ACTIVITY.
Beneath this line is the data. Output exactly the lines from the line with "For every layout" to the line with "Rendered at 1754 by 1241 pixels.", both ends included, and nothing more.

INPUT.
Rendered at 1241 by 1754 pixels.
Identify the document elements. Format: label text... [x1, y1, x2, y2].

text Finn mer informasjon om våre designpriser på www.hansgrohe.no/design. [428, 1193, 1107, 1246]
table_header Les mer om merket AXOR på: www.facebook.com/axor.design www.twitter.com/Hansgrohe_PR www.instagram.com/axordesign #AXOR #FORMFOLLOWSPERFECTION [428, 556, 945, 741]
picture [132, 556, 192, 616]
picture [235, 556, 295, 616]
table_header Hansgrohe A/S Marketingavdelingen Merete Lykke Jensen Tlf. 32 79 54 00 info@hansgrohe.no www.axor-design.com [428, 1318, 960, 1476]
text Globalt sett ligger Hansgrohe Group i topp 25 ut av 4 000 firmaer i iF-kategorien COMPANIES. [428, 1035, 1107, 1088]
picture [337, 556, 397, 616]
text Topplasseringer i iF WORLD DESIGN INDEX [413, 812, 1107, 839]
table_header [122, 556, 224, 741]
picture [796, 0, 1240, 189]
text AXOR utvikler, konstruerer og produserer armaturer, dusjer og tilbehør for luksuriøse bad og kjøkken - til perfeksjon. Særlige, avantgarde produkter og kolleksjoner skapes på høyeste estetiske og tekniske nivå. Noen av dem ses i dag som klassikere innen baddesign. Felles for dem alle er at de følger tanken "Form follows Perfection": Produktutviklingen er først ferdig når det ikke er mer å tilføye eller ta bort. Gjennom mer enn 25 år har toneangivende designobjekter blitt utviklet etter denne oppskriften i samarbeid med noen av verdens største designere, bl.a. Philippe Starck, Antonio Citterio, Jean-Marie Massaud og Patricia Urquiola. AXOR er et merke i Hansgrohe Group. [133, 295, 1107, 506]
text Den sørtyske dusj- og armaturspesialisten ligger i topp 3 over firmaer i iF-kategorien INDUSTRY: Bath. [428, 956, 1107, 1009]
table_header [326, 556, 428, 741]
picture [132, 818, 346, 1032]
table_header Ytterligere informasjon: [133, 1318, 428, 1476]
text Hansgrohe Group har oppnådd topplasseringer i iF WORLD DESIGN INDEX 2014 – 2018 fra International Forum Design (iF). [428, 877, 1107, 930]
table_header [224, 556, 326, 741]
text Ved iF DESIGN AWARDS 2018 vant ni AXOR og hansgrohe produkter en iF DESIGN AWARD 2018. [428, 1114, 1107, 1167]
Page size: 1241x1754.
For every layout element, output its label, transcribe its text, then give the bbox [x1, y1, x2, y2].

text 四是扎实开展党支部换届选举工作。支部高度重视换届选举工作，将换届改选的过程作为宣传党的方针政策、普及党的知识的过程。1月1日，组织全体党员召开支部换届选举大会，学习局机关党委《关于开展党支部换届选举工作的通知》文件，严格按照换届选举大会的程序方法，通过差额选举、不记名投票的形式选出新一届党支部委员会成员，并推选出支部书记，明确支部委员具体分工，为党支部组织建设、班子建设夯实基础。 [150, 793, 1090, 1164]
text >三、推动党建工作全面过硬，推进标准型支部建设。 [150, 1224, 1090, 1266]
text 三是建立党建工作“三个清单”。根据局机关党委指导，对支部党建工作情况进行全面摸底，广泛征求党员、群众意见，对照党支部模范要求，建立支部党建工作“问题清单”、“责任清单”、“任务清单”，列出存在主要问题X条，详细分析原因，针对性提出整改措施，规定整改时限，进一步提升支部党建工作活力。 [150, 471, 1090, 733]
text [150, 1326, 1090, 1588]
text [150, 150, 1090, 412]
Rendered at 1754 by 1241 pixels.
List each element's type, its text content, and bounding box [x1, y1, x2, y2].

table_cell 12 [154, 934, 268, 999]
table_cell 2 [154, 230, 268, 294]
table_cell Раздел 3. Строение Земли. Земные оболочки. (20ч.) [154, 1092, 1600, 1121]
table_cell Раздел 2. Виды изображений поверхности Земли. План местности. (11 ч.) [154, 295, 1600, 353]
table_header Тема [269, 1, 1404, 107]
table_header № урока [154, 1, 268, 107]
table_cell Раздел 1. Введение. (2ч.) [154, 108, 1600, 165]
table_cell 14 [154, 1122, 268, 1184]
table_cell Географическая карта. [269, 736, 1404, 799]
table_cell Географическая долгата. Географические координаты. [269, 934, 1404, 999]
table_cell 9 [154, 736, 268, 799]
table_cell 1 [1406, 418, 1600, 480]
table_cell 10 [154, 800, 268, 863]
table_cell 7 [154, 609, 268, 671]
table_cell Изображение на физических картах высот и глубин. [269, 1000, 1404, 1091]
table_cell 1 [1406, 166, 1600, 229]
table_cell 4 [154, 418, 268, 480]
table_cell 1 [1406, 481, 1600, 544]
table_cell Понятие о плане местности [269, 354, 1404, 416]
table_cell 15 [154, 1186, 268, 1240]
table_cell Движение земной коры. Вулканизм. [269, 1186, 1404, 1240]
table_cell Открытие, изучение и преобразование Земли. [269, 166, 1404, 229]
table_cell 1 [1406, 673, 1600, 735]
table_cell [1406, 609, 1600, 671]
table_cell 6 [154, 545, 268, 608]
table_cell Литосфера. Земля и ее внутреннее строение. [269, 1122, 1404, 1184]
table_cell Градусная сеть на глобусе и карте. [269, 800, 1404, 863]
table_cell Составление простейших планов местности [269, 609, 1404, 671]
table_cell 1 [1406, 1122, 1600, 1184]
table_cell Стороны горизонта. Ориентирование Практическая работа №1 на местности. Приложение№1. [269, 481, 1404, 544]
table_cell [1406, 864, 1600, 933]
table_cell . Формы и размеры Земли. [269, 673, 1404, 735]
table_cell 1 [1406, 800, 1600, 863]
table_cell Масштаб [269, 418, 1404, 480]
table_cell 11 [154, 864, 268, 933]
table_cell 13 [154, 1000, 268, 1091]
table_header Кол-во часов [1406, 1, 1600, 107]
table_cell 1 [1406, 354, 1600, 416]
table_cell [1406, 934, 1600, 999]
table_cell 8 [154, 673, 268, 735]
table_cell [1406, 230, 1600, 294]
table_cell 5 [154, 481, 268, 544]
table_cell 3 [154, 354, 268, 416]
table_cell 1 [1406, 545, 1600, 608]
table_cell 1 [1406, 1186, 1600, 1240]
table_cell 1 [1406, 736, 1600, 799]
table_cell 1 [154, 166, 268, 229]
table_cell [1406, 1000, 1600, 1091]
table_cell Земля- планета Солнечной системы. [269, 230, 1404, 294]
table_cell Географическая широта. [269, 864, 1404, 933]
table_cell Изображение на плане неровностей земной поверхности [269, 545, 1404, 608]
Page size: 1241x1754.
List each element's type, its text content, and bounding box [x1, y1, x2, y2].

TASK SOLUTION.
For every layout element, output its label, transcribe its text, then give the bbox [x1, y1, x2, y2].

text 四是扎实开展党支部换届选举工作。支部高度重视换届选举工作，将换届改选的过程作为宣传党的方针政策、普及党的知识的过程。1月1日，组织全体党员召开支部换届选举大会，学习局机关党委《关于开展党支部换届选举工作的通知》文件，严格按照换届选举大会的程序方法，通过差额选举、不记名投票的形式选出新一届党支部委员会成员，并推选出支部书记，明确支部委员具体分工，为党支部组织建设、班子建设夯实基础。 [150, 793, 1090, 1164]
text >三、推动党建工作全面过硬，推进标准型支部建设。 [150, 1224, 1090, 1266]
text 三是建立党建工作“三个清单”。根据局机关党委指导，对支部党建工作情况进行全面摸底，广泛征求党员、群众意见，对照党支部模范要求，建立支部党建工作“问题清单”、“责任清单”、“任务清单”，列出存在主要问题X条，详细分析原因，针对性提出整改措施，规定整改时限，进一步提升支部党建工作活力。 [150, 471, 1090, 733]
text [150, 1326, 1090, 1588]
text [150, 150, 1090, 412]
Rendered at 1754 by 1241 pixels.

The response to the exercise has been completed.